The debugger also is not available for the cloud yet. The protocol used, is not suited for cloud operations.

EBR (edition based redefinition)

Editioned objects no longer in use can be cleaned up automatically in the background

All we have to do is to drop the edition. Even in cases where this was not possible before.

CBO

CBO improved adaptive handling

The adaptive features of the CBO that are already in the database can now be better controlled. And the defaults were set in a way, that upgrades from 11g result in very similar behaviour.

OPTIMIZER_ADAPTIVE_FEATURES = TRUE or FALSE => deprecated

replaced by two new parameters

OPTIMIZER_ADAPTIVE_PLANS => default = TRUE

OPTIMIZER_ADAPTIVE_STATISTICS => default = FALSE

So if you switch from 12.1 to 12.2 and if you had OPTIMIZER_ADAPTIVE_FEATURES=TRUE then you might want to set the second parameter to TRUE again. If you switch from 11g to 12.2 you probably want the defaults.

The dbms_stats package got some improvements that go together with it.

Dbms_stats: auto_stat_extensions

At the moment not much is known about that yet.

Mview query rewrite

The CBO can now rewrite a query to a materialised view even if the view is stale at that moment. Materialized view logs are considered to return the correct results.

more CBO based things

  • new histogram types
  • GTT use session private statistics by default
  • automated SQL plan management
    Even after DB upgrade the capture of the old plan can be done by setting the parameter OPTIMIZER_FEATURES_ENABLED = ‘11.2.0.4’
    Plans can then evolve later
  • copy optimiser metadata from pre production to prod.
    EXPDP/IMPDP or dbms_stats.transfer_stats

application containers

Instead of just having a CDB and several PDBs in it, we can now define an Application Container. This serves as a kind of general repository for all PDBs that are part of that application container.

This is highly interesting.

The typical use case seems to be that you would roll out your application to various customers (in the cloud) by using a PDB for each customer. However all the common objects would be added into the application container, so that changes / enhancements can be rolled out to all customers at once or one after the other. The application container keeps track of you upgrade scripts an is able to “replay” those scripts in the specific PDBs. Only that is is not a replay of the script, instead the objects are linked from the PDB to the Application Container. I think this is the same mechanism as currently the CDB objects/metadata are made available on the PDBs.

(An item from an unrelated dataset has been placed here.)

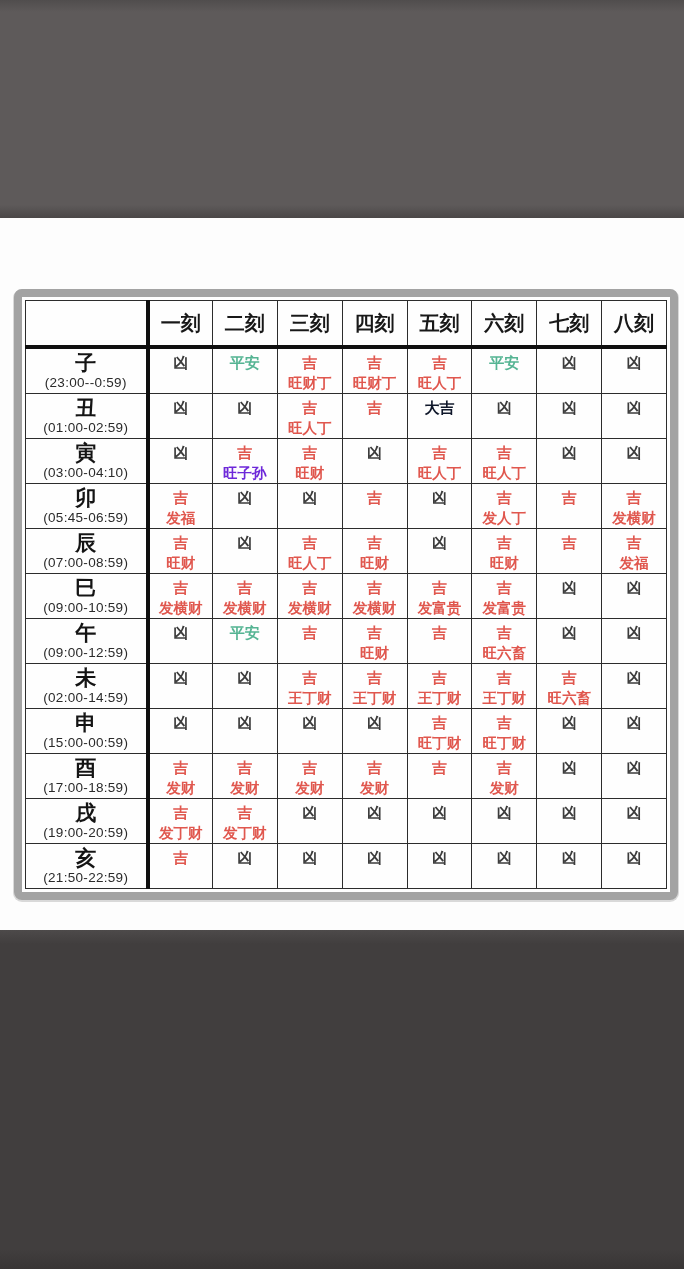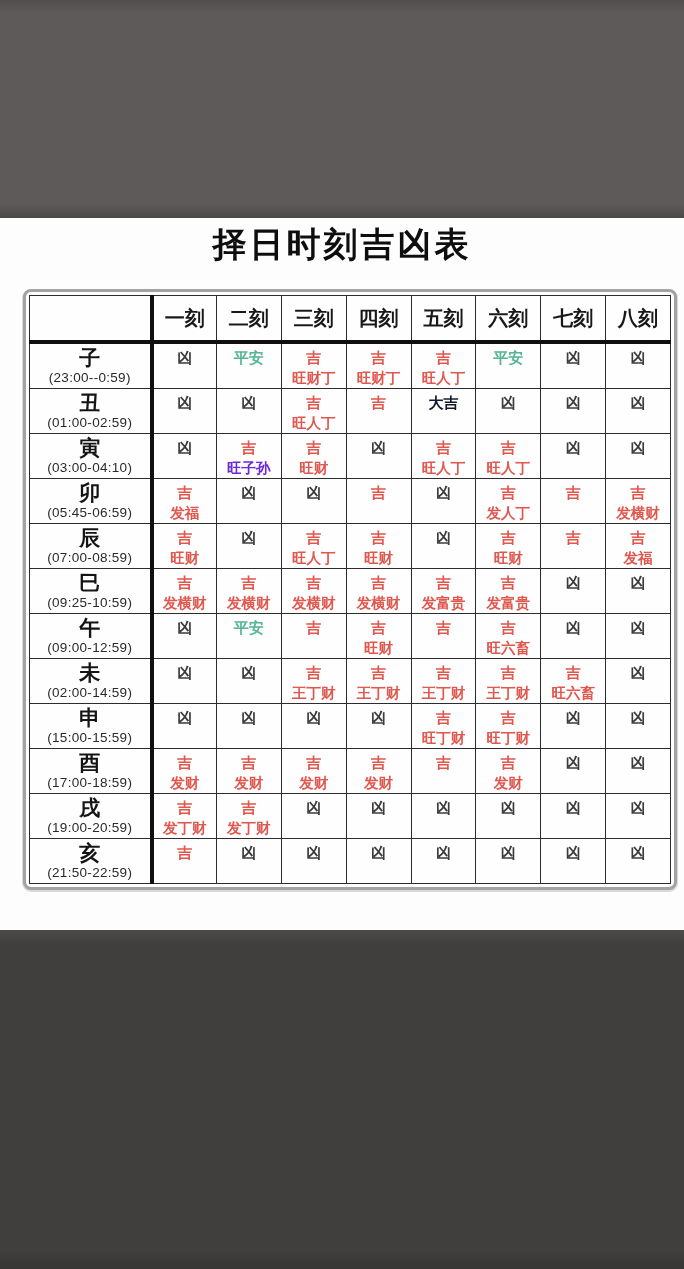"择日时刻吉凶表" div.page-title { html: <div>择日时刻吉凶表</div> -> none }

Objects can be shared from the Application Container to the PDB by using the SHARING clause in the create statement.

SHARE NONE|METADATA|OBJECT

SHARE METADATA would only share the object definition, while SHARE OBJECT would also share the data.

It is possible to combine application containers with edition based redefinition. Essentially it seems as if the editions are copied from the Application Container to the PDB as all other Objects are copied/linked. The Application container just keeps track of what needs to be installed in a specific PDB.

shards

A new very special way to have locally distributed database. Seems to cover the same concept as shards in some noSql DBs. If the application is distributed over a set of databases, you can now declare them as sharded somehow. And if you define a table as sharded then its data will be split to the different databases. You use a shard key (very similar to a partitioned key) and that key defines where the data is going.

Exadata Express Cloud service

Exadata Express Cloud Service

Essentially you get a PDB with a few GB of space on an Exadata Machine running Oracle EE for only 175$ per month. Pricelist here.

SQL Developer version 4.1.5 supports the Exacta Express Cloud service. You can drag and drop objects (tables, etc.) directly onto the connection and get it moved there.

The Exadata Express Service includes Apex , ORDS and SODA. So it can also serve as a kind of JSON document storage using rest interface.

 

ORDS

Jetty is now supported for production mode. That means you can now run ORDS in standalone mode also for a production environment.

Since ORDS is not part of the database this does not depend on using database version 12.2.